Le Tribunal fédéral a autorisé la constitution de ces sociétés en posant des critères plus restrictifs que la FSA. Comme il n’existe actuellement aucune réglementation explicite dans ce domaine, la question a été examinée sous l’angle de l’obligation d’indépendance régie par l’art. 8 al. 1 let. d de la loi sur la libre circulation des avocats (LLCA). Les juges ont refusé une interprétation littérale du texte, qui prévoit que les avocats ne peuvent être employés que « par des personnes elles-mêmes inscrites dans un registre cantonal ». Il résulte de l’esprit de la loi que le devoir d’indépendance ne fait pas obstacle à ce que les avocats soient employés par une société anonyme lorsque certaines conditions sont remplies.
Les juges retiennent que l’art 8 al. 1 let. d LLCA pose une présomption légale qui peut être renversée par la preuve du contraire. Selon le Tribunal fédéral, c’est la structure organisationnelle qui est déterminante pour évaluer la question de l’indépendance et non pas la forme juridique du consortium. Lorsque la société est détenue et dirigée exclusivement par des avocats inscrits aux registres suisses, l’indépendance des avocats employés est préservée. En l’occurrence, la société saint-galloise respectait ces conditions. En effet, la transmissibilité des actions était limitée aux avocats inscrits et la société ne pouvait être dirigée que par ses actionnaires.
En ce qui concerne l’exigence de l’exercice de l’activité sous sa propre responsabilité prévue par l’art. 12 let. b et c LLCA, le Tribunal constate qu’elle n’implique pas que l’avocat soit personnellement responsable.
Le dernier point soulevé était celui du risque de violation du secret professionnel par l’organe de révision.
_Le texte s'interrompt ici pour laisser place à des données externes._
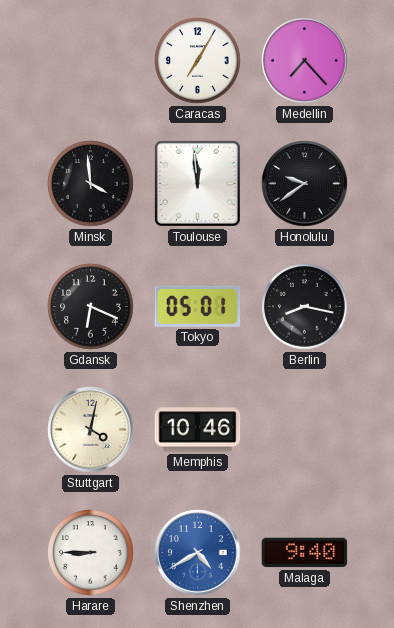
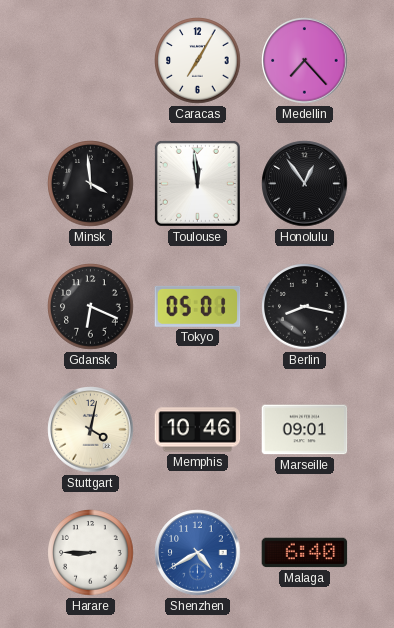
Honolulu: 9:39 -> 12:54
Marseille: none -> 09:01
Malaga: 9:40 -> 6:40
Le Tribunal fédéral a écarté cet argument en estimant qu’un tel risque n’existe pas, car ces organes sont également soumis à un devoir de secret (730b al. 2 CO). La question de savoir si les réviseurs pouvaient être qualifiés d’auxiliaires a été laissée ouverte. Enfin, l’impact de l’organe de révision doit être relativisé, dans la mesure où il existe d’autres institutions (hôpitaux, caisses maladie) qui sont également des sociétés anonymes et qui n’ont pas rencontré des problèmes en cette matière.
Vu la volonté croissante des avocats de s’organiser sous forme de personnes morales, il est probable que la jurisprudence récente marque une nouvelle étape importante dans le développement d’une loi régissant les formes d’organisation des sociétés d’avocats.